- Activities
A - From the PIC32MZ project tutorial, copy the passage between "Tip: Press the" and "callback event handlers.", inclusive.
B - Based on the PIC32MZ project tutorial, explain in one to three sentences why the project contains EVIC_Initialize code.

- Supplied text
※ ※ ※
Step 5: Add application code to the project
The application is already developed (partially) and is available in the main_pic32mz.c file under <your unzip folder>/pic32mzef_getting_started/dev_files/pic32mz_ef_curiosity_v2. The main_pic32mz.c file contains the application logic. It also contains placeholders that you will populate with the necessary code in the next step.
- Go to the pic32mzef_getting_started/dev_files/pic32mz_ef_curiosity_v2 folder and copy the pre-developed main_pic32mz.c file.
- Replace (over-write) the main_pic32mz.c file of your project available at <Your project folder>/pic32mzef_getting_started/firmware/src with the copied file.
- Open main_pic32mz.c in MPLAB® X IDE and add the application code by following the steps below:
1
Under the main_pic32mz.c file, in function main, notice the call to function SYS_Initialize. The generated function SYS_Initialize initializes all the peripheral modules used in the application (configured through the MPLAB Code Configurator (MCC)).
Tip: Press the CTRL key and left click on the SYS_Initialize function. The click will open the implementation for the SYS_Initialize function as shown in the accompanying image.
Note: The MCC adds some of the system modules to the project by default and the corresponding default code also gets generated. EVIC_Initialize is one such example.
2
In the main_pic32mz.c function, below SYS_Initialize(), add the following code to register callback event handlers.
※ ※ ※
- Collected material
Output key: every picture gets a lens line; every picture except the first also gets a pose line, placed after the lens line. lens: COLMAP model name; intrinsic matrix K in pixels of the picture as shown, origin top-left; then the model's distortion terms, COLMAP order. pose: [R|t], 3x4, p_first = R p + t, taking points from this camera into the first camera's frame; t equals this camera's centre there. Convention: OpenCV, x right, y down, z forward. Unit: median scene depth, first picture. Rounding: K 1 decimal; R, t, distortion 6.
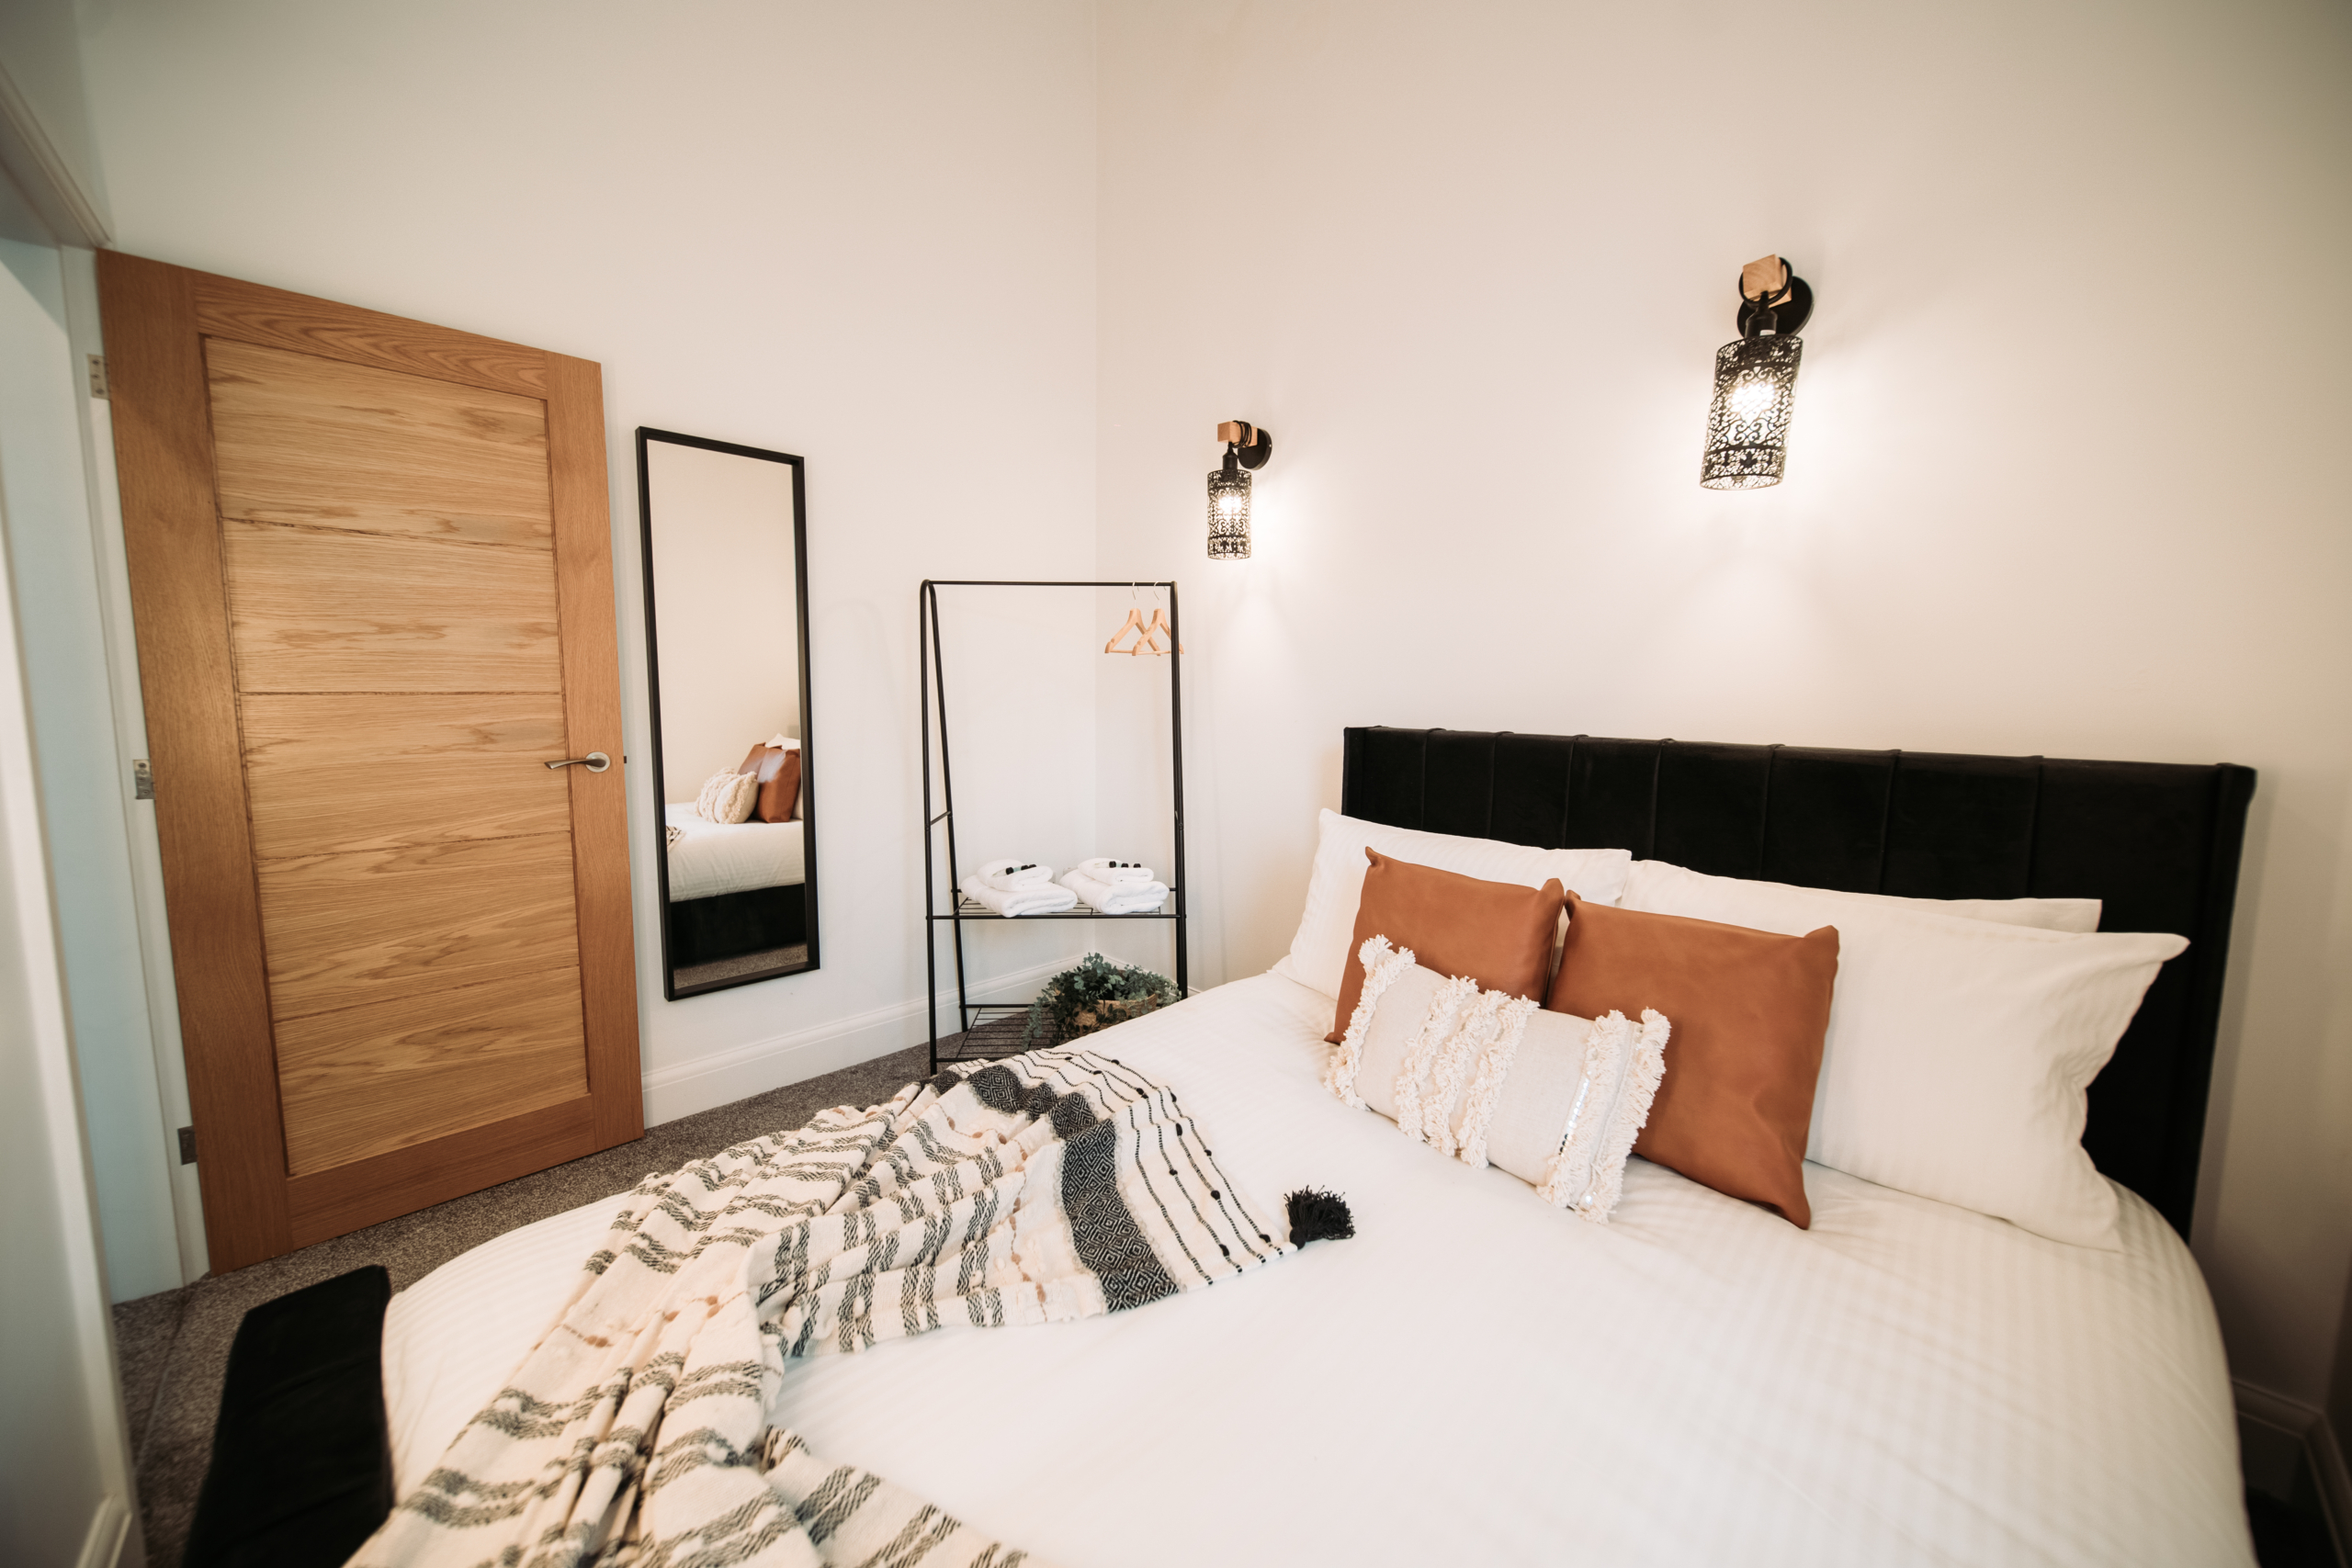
※ ※ ※
- Outputs for the tasks
A -
Tip: Press the CTRL key and left click on the SYS_Initialize function. The click will open the implementation for the SYS_Initialize function as shown in the accompanying image.
Note: The MCC adds some of the system modules to the project by default and the corresponding default code also gets generated. EVIC_Initialize is one such example.
2
In the main_pic32mz.c function, below SYS_Initialize(), add the following code to register callback event handlers.

B - The MPLAB Code Configurator (MCC) adds some system modules to the project by default, and their default code is generated along with them. EVIC_Initialize is one example of that default code.